## Source excerpt:
AnnArbor.com profiled a few other commuters after my own heart a few weeks back.  One commenter expressed my own thoughts perfectly:

 I do think it is funny that when gas is cheap, people wonder why we live where we do. When gas is expensive, they say we are lucky to live so close to work. It isn’t “luck”–we deliberately chose a house within walking distance of our jobs.


How many people complain here about the high cost of real estate, taxes, etc. in the city but never factor in the costs of living outside the city that come with having to drive everywhere? Owning a car costs the average owner thousands of dollars per year (gas, car loan, insurance, maintenance). Being able to live in the city and only have one car (or none) can offset the costs associated with a city address.

I know, higher gas prices make everything cost more, will hurt the economy, will disproportionately impact the poor, etc.  Let’s not pretend, though, like we haven’t known this was coming for years.   In 2008 everybody ran around like headless chickens screaming about $4 gas, and then after the recession hit and prices went back down a lot of people forgot all about it.  If it comes as a surprise to you that prices are again creeping up, you clearly haven’t been paying attention… and it’s hard for me to spare much sympathy.

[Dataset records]

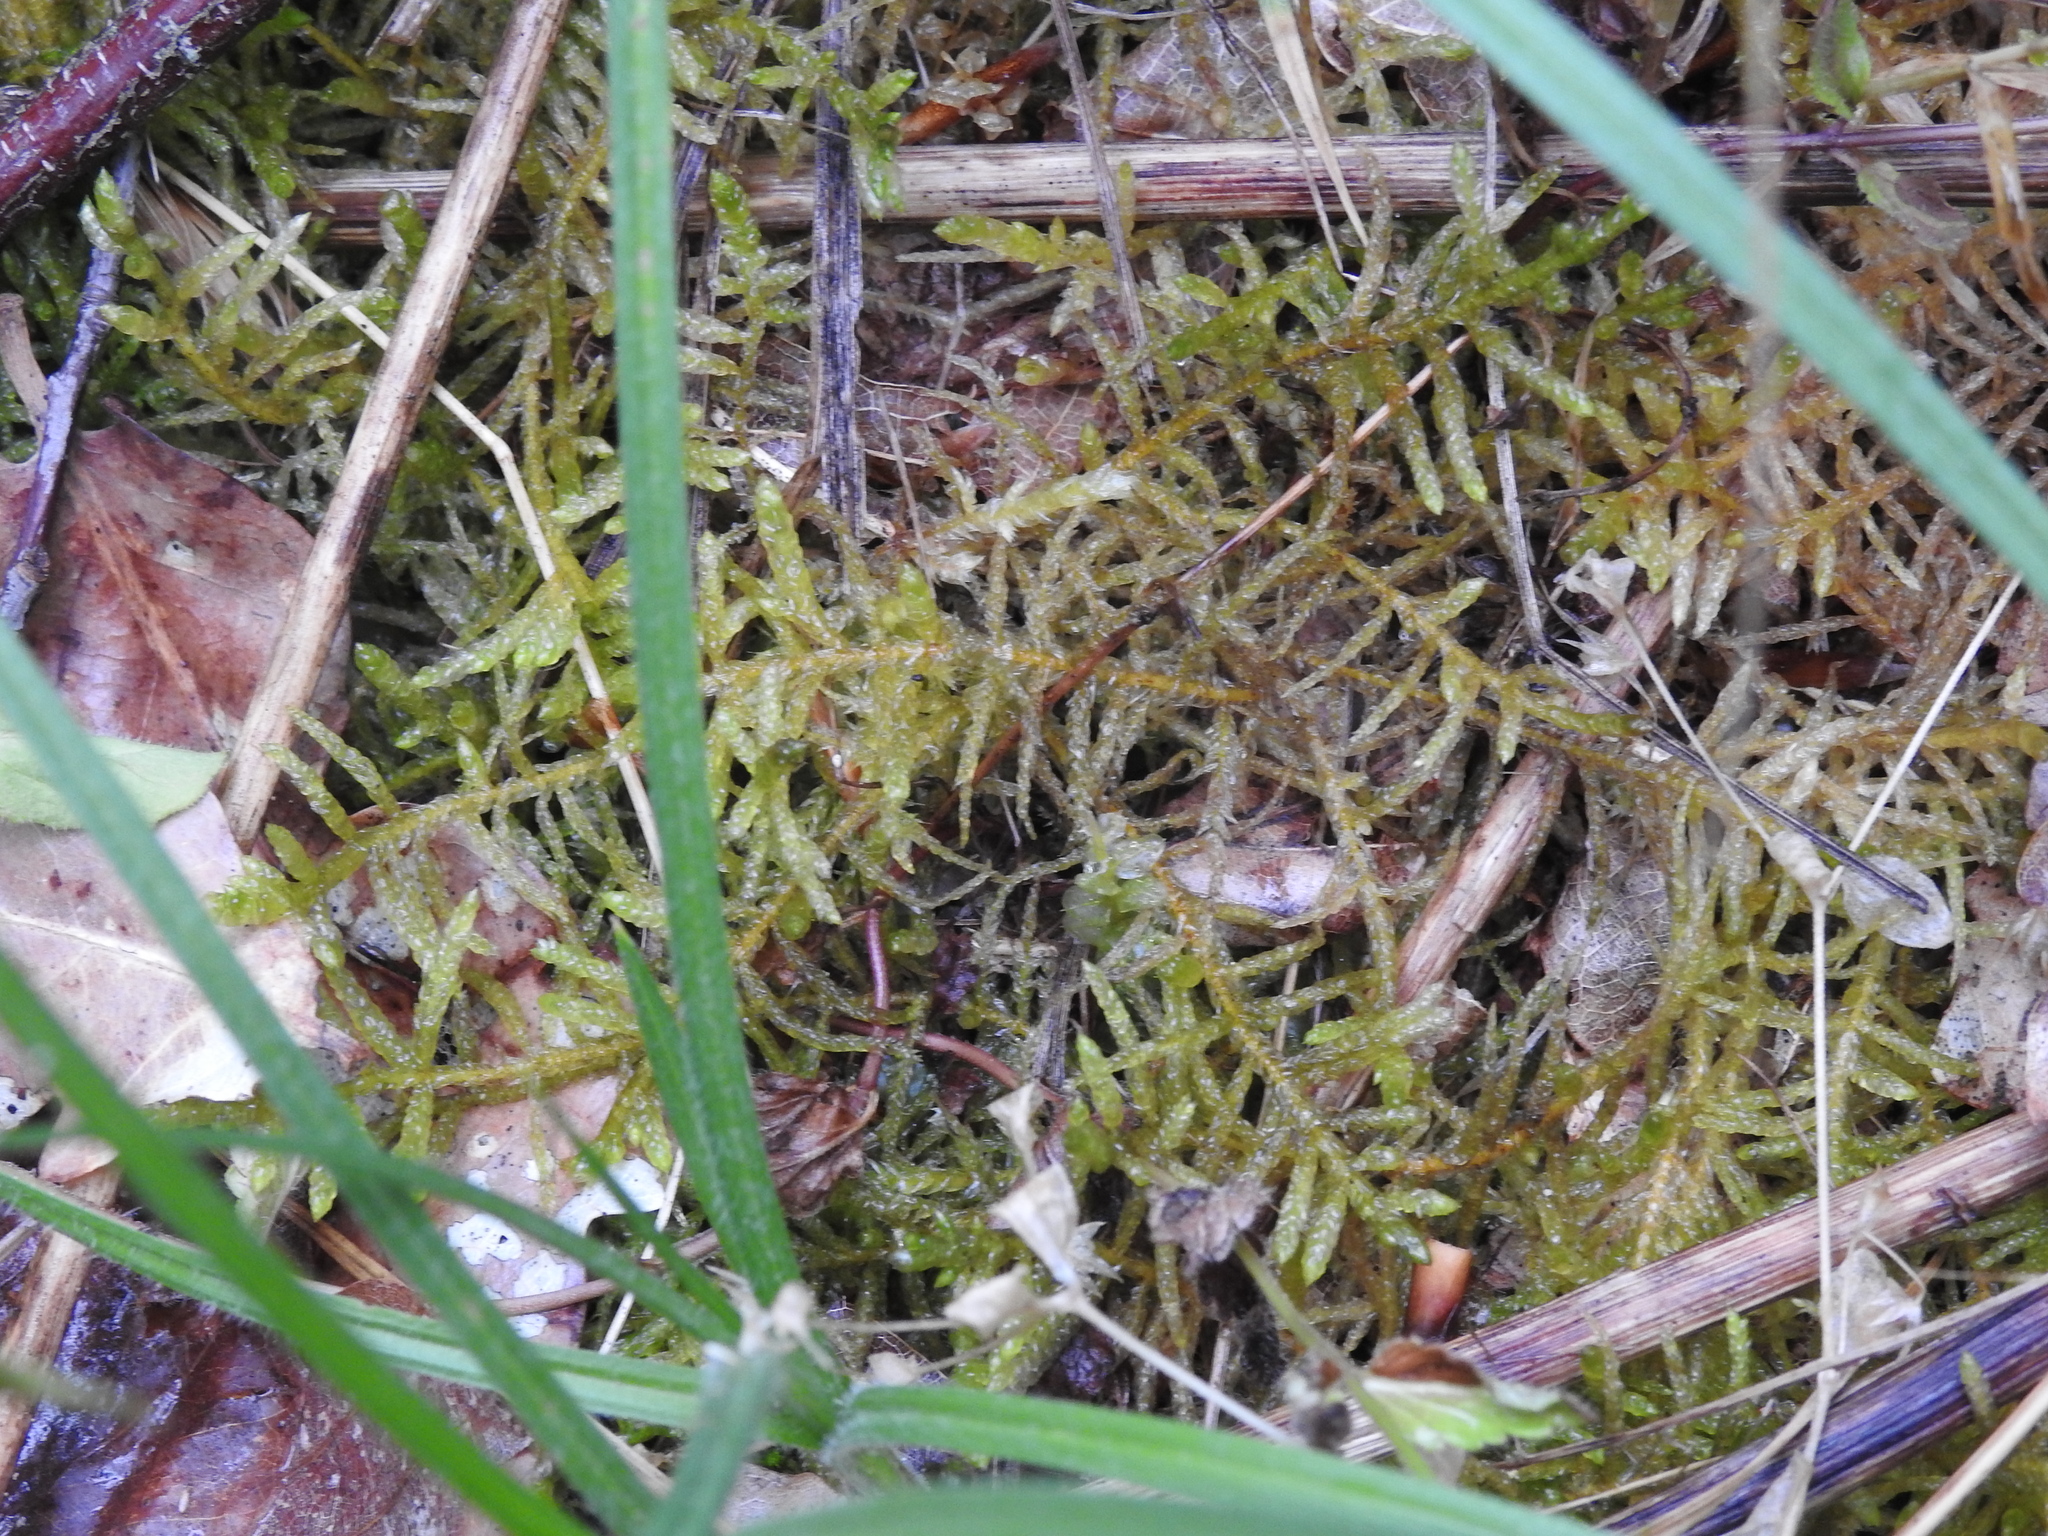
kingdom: Plantae
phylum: Bryophyta
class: Bryopsida
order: Hypnales
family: Brachytheciaceae
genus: Pseudoscleropodium
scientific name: Pseudoscleropodium purum
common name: Neat feather-moss
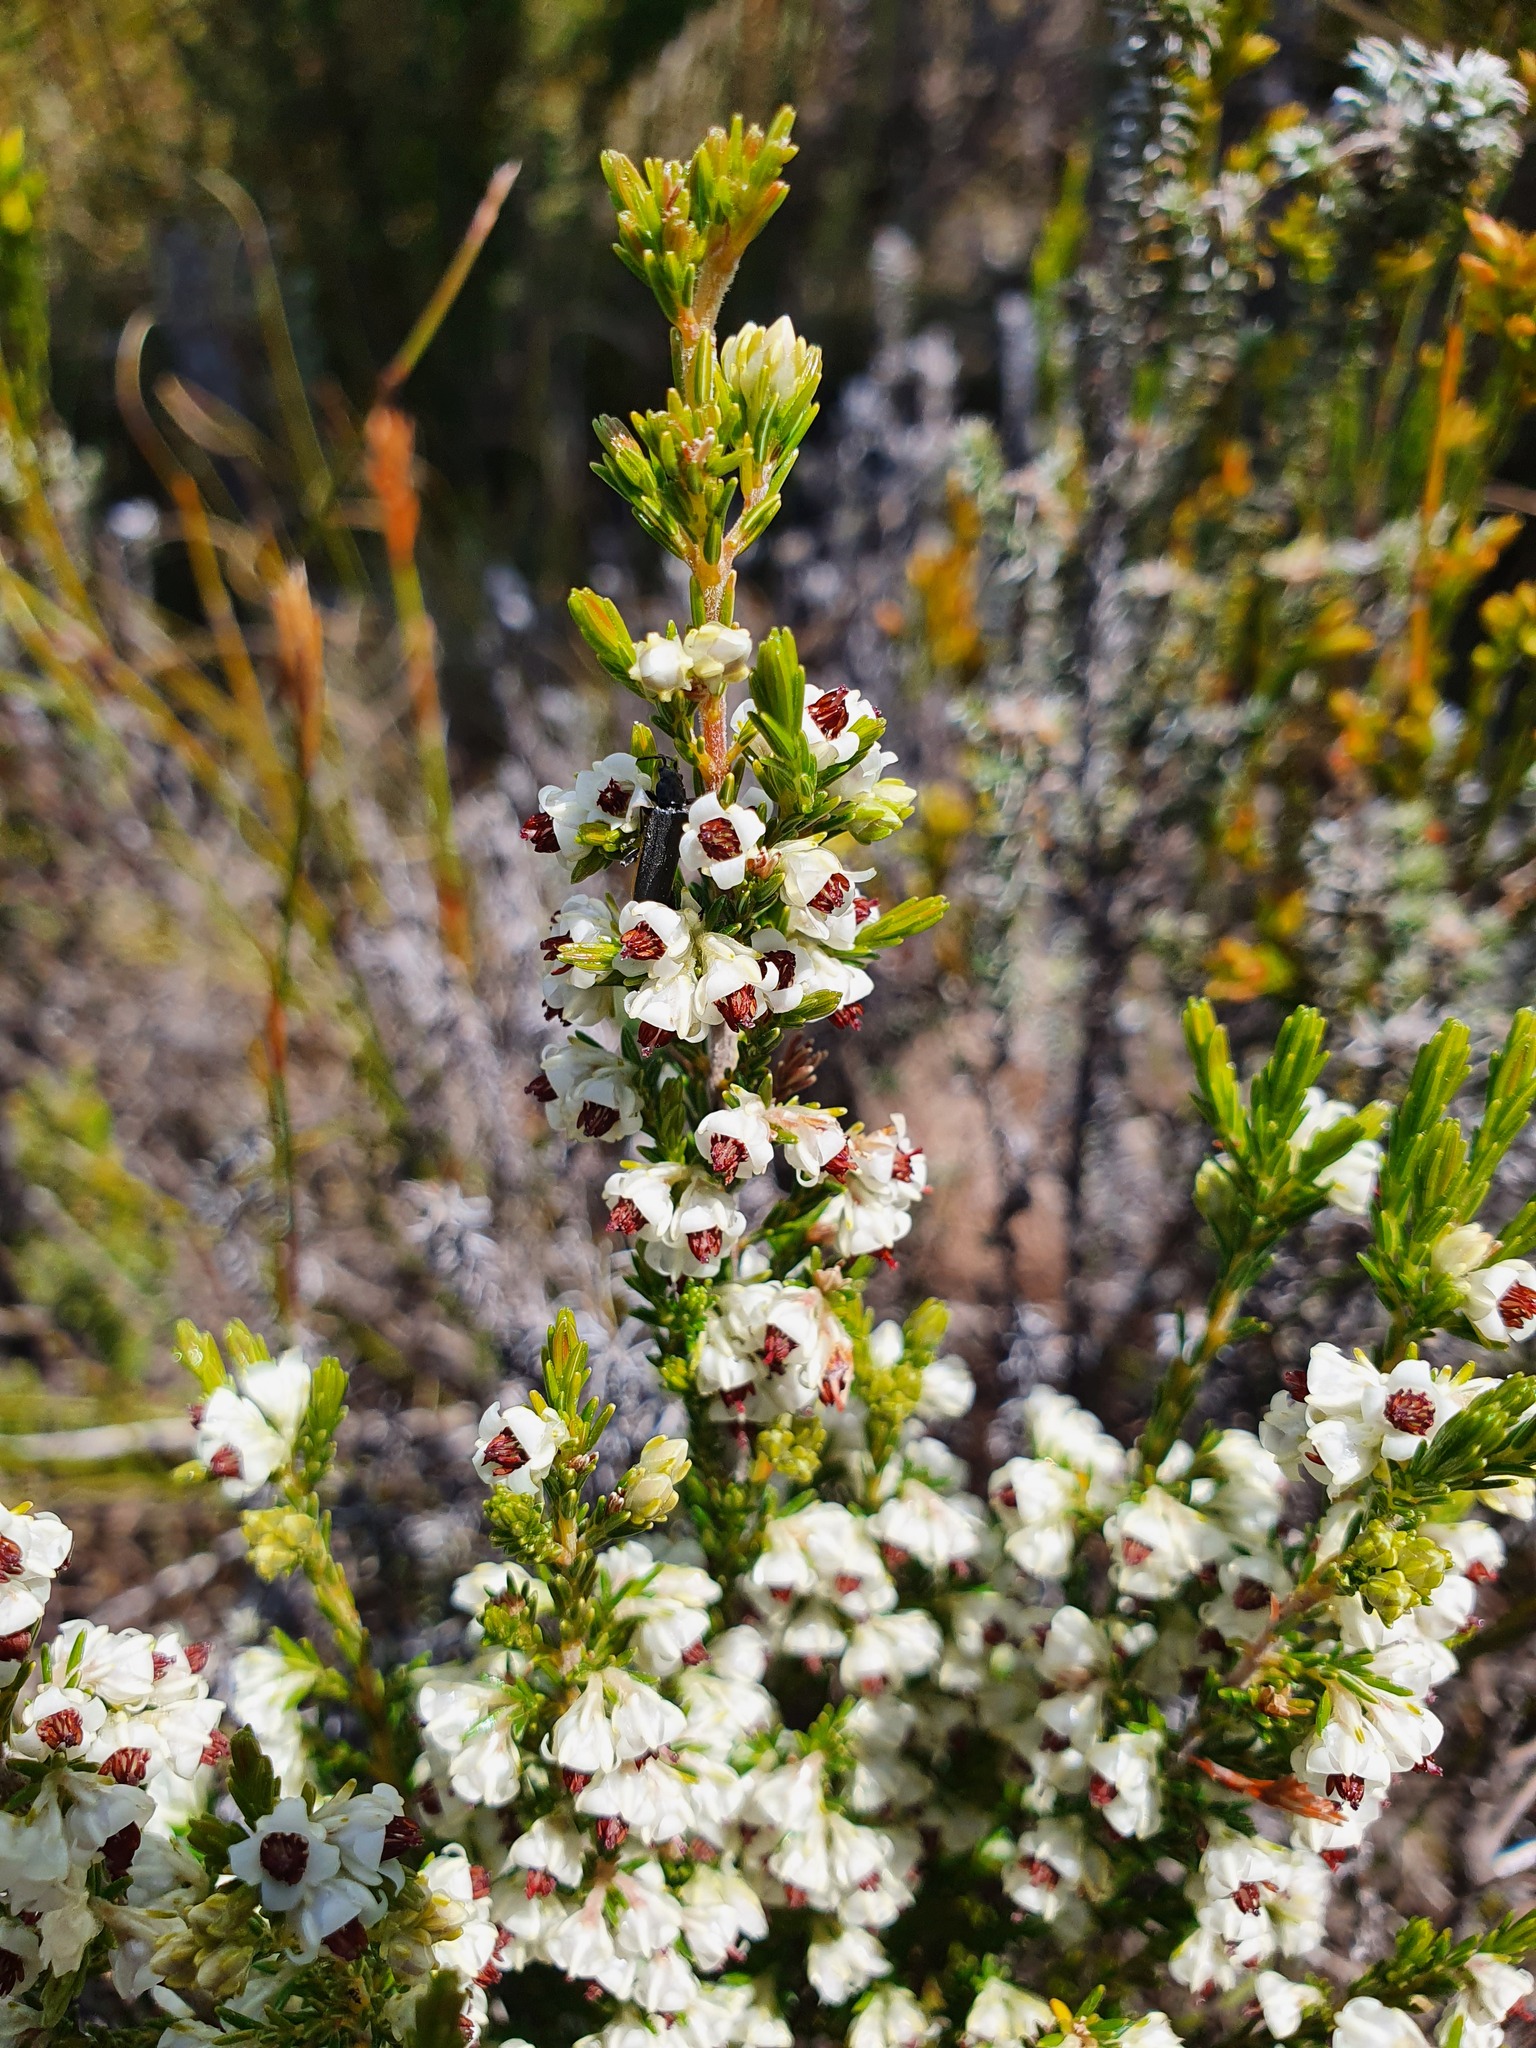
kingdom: Plantae
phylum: Tracheophyta
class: Magnoliopsida
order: Ericales
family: Ericaceae
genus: Erica
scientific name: Erica calycina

## Complete the following:
A: Repeat the passage on gas prices and living near work from "AnnArbor.com profiled a few" up to and including "a city address.".
B: Pick up the passage on gas prices and living near work at the point where it stops, and carry it forward.

## Expected results:
A:
AnnArbor.com profiled a few other commuters after my own heart a few weeks back.  One commenter expressed my own thoughts perfectly:

 I do think it is funny that when gas is cheap, people wonder why we live where we do. When gas is expensive, they say we are lucky to live so close to work. It isn’t “luck”–we deliberately chose a house within walking distance of our jobs.


How many people complain here about the high cost of real estate, taxes, etc. in the city but never factor in the costs of living outside the city that come with having to drive everywhere? Owning a car costs the average owner thousands of dollars per year (gas, car loan, insurance, maintenance). Being able to live in the city and only have one car (or none) can offset the costs associated with a city address.

B:
If you’re looking for ways to adapt to rising gas prices, here are a few resources to help:

If you’re still feeling glum, think back to the turn of the 20th century, right before the Model T started rolling off the assembly lines and pretty much no one had a car, including your great-grandparents (maybe great-great-grandparents).  If you lived in a really big city you might be able to ride the streetcar; if you lived in a smaller town you probably got around by foot; and if you lived on a farm, well, you pretty much just stayed at home most of the year.  And Lord knows everybody was a lot thinner.

One response to “I like $4 gas

  1. I also agree with you, I like $4 gas, but for a different yet related reason. I feel we are in fact running out of oil, fossil fuels. I don’t think gas prices are ever going to be “cheap” again. I feel people need to get used to using less and less gas, and start getting more environmentally friendly. If having expensive gas makes us realize we need to do this now, rather than later, I’m all for it. If as a side benefit it forces people to get healthier at the same time, even better!

    I’m hoping, perhaps in vain, that expensive gas will force people and companies to innovate and find solutions to our impending oil collapse and perhaps other environmental disasters.